Extracted records:

----

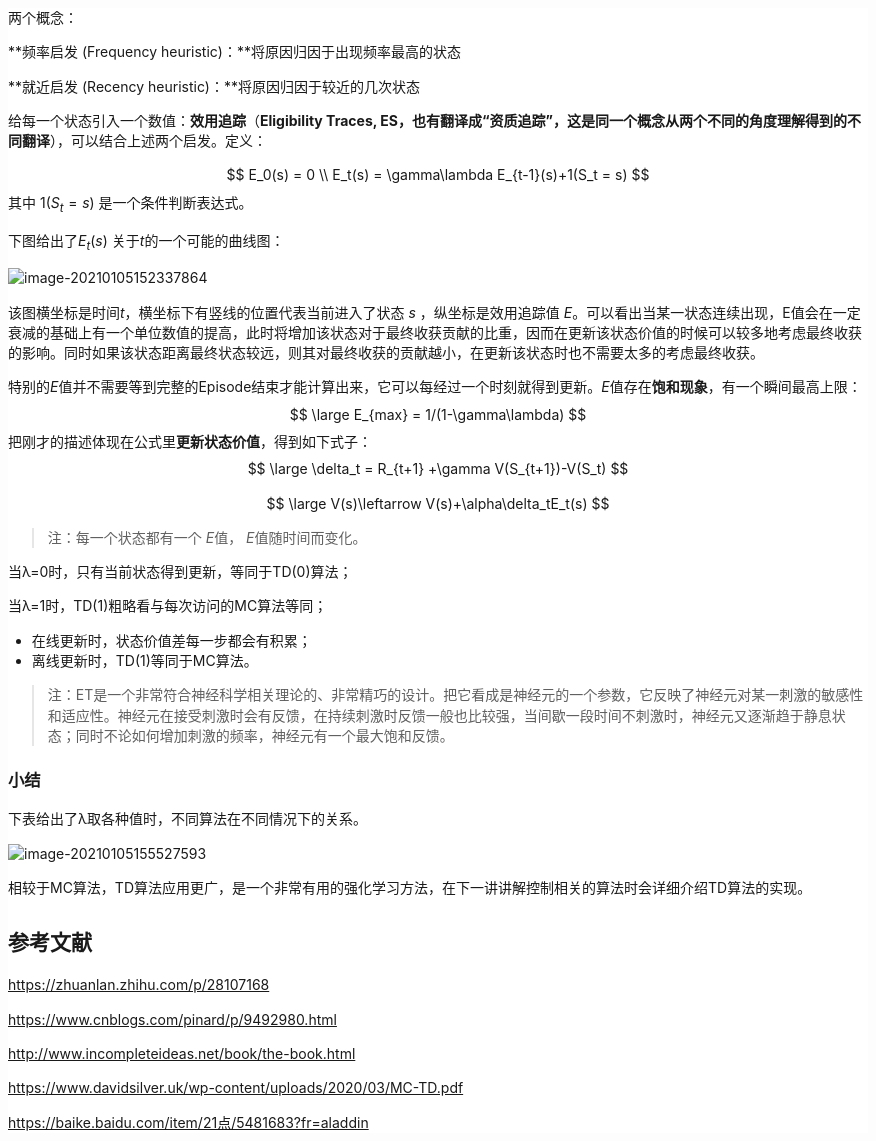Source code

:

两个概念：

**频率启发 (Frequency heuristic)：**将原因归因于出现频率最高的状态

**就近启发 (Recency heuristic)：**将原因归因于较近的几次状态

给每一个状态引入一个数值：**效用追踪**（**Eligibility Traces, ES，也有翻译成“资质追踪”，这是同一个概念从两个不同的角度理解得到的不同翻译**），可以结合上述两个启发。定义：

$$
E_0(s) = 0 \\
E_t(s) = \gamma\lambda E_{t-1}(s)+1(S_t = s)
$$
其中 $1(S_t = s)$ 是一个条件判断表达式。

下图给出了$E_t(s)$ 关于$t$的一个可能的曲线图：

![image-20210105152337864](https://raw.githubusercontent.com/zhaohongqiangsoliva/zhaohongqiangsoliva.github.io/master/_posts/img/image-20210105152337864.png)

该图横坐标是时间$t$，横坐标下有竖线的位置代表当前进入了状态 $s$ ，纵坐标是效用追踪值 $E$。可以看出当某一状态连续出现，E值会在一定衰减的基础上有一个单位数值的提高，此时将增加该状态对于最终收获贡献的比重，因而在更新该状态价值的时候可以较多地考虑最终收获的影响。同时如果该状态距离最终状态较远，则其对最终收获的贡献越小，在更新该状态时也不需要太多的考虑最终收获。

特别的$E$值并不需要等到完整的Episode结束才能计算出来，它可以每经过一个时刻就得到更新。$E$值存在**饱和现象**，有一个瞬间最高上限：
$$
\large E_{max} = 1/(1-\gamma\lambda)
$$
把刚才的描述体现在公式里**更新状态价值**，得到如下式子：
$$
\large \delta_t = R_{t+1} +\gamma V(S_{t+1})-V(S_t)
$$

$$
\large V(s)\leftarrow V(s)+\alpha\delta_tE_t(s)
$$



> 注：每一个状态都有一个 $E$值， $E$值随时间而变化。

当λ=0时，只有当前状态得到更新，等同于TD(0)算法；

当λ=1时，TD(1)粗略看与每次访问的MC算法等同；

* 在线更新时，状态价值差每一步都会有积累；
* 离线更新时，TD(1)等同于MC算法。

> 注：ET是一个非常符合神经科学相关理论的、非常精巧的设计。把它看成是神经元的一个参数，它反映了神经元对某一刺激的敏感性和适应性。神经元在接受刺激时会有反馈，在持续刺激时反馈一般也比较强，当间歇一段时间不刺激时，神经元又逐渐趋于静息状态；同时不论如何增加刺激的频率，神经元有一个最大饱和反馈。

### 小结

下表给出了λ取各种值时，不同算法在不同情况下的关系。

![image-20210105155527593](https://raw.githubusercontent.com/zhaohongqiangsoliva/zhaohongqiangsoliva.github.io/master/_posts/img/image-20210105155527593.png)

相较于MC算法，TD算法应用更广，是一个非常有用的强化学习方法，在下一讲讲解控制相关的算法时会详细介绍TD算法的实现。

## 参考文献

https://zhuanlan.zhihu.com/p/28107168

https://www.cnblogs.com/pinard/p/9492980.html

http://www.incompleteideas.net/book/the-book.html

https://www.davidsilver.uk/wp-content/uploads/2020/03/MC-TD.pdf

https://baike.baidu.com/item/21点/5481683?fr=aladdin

----

Try it - The exercise is to copy out every line above that has the word "master" in it.

Exercise result -
![image-20210105152337864](https://raw.githubusercontent.com/zhaohongqiangsoliva/zhaohongqiangsoliva.github.io/master/_posts/img/image-20210105152337864.png)
![image-20210105155527593](https://raw.githubusercontent.com/zhaohongqiangsoliva/zhaohongqiangsoliva.github.io/master/_posts/img/image-20210105155527593.png)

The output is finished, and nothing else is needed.